Linear Algebra - Vector Equations

[GreenPrint]

Homework Statement

See attachment for the question

Homework Equations

The Attempt at a Solution

I don't understand...

the back of the book says that the answer is no

when I solve reduce row echelon form the augmented matrix Ab I get that

x1 = 2 - 5x3
x2 = 3 - 4x3
x3 is free
i thought thought that the answer was yes because the system is consistent and x3 can just be anything i don't understand why the answer is no

thanks for any help

 

[fauboca]

Homework Statement

See attachment for the question

Homework Equations

The Attempt at a Solution

I don't understand...

the back of the book says that the answer is no

when I solve reduce row echelon form the augmented matrix Ab I get that

x1 = 2 - 5x3
x2 = 3 - 4x3
x3 is free
i thought thought that the answer was yes because the system is consistent and x3 can just be anything i don't understand why the answer is no

thanks for any help

If the determinant is 0, they are linearly dependent. If the determinant is non-zero, then the vectors are independent.

If they are dependent, the reduce row echelon form will tell you av_1+cv_2+dv_3 = b

 

[DaleSwanson]

I came here to ask the exact same question. Since x3 is free there are an infinite number of solutions.

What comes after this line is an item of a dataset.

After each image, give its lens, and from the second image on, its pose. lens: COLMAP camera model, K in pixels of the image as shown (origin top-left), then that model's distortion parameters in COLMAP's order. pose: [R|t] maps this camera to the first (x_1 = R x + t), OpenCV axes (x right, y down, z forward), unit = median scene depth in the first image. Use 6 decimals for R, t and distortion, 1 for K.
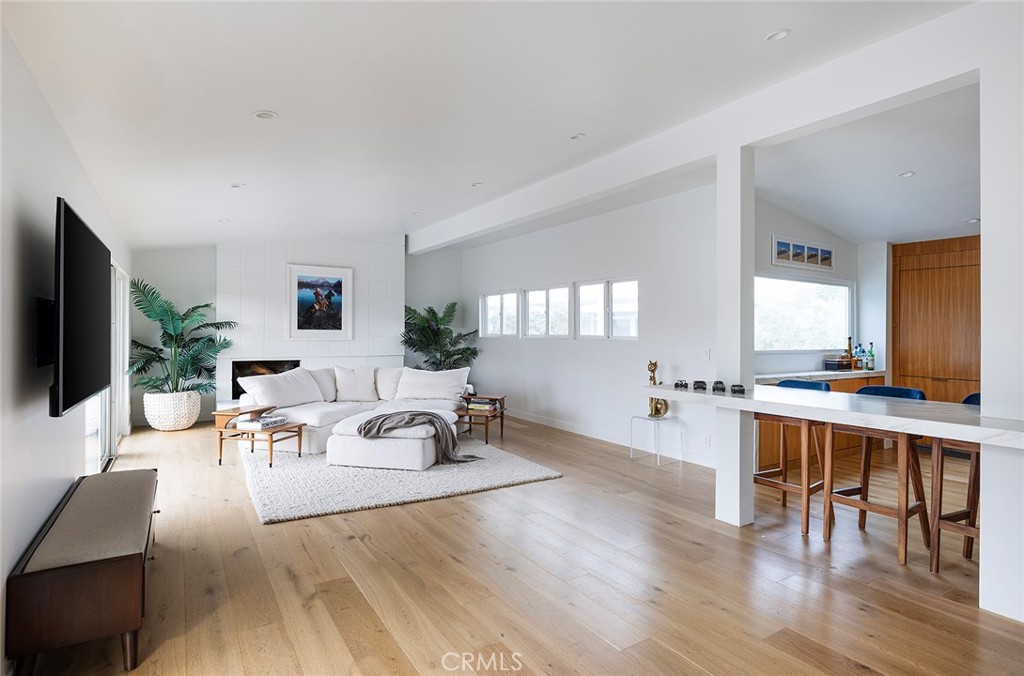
lens RADIAL K [[507.4, 0, 568.1], [0, 507.4, 327.2], [0, 0, 1]] dist [0.000250, -0.000009]
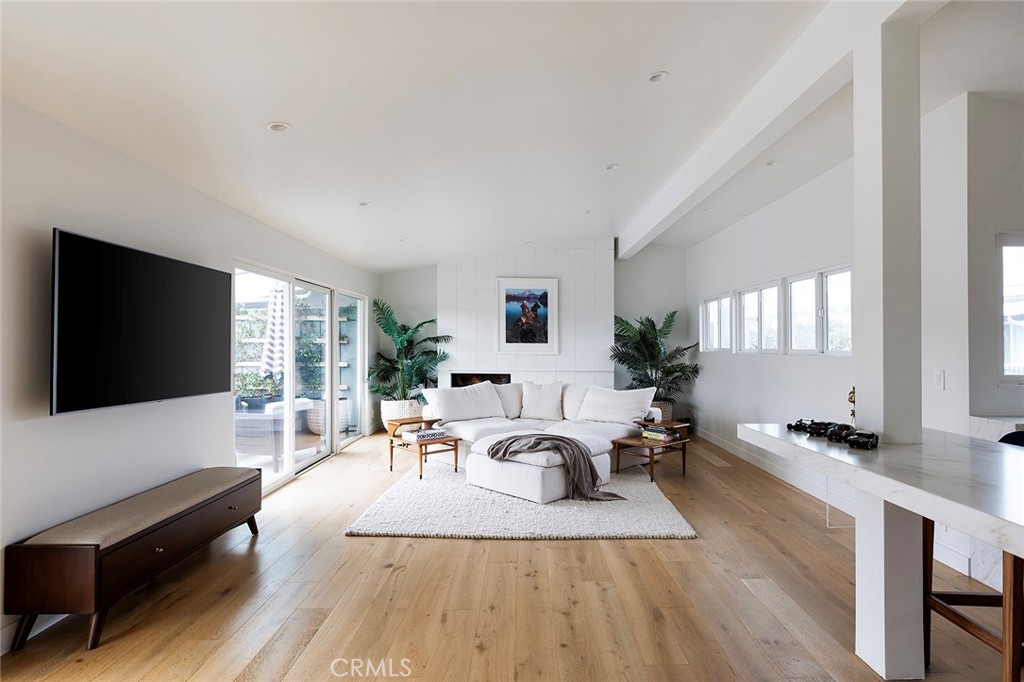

This has spurred a debate over on http://www.cramster.com/solution/solution/1204287, which is why I came here. I think that any of the solutions will work. For example, the values x1 = -3, x2 = -1, x3 = 1 cause the equation x1(a1) + x2(a2) + x3(a3) = b to be true.

 

[GreenPrint]

I'm confused... is the answer yes or no and I'm not exactly sure why
although i know about linear independence and dependence and determinants and crap we haven't gotten to that part in the course yet (i prestudied the course over the break) so i think I'm suppose to come up with a sollution that doesn't involve that stuff

 

[Deveno]

Homework Statement

See attachment for the question

Homework Equations

The Attempt at a Solution

I don't understand...

the back of the book says that the answer is no

when I solve reduce row echelon form the augmented matrix Ab I get that

x1 = 2 - 5x3
x2 = 3 - 4x3
x3 is free
i thought that the answer was yes because the system is consistent and x3 can just be anything i don't understand why the answer is no

thanks for any help

books can be wrong (it might be helpful to know what else the "back of the book" says besides just "no").

the situation here is that a₃ is a linear combination of a₁ and a₂: (5,-6,8) = 5(1,-2,0) + 4(0,1,2). so we may as well ask if b is in the span of a₁ and a₂. and it is:

b = 2a₁ + 3a₂

= 2a₁ + 3a₂ + 0a₃

(if x₃ is free, we should be able to ignore one of the column vectors, since row rank = column rank).

(note to moderators: the link provided earlier in this thread provides a step-by-step solution to the problem posted here, and i am assuming the OP is already familiar with this solution).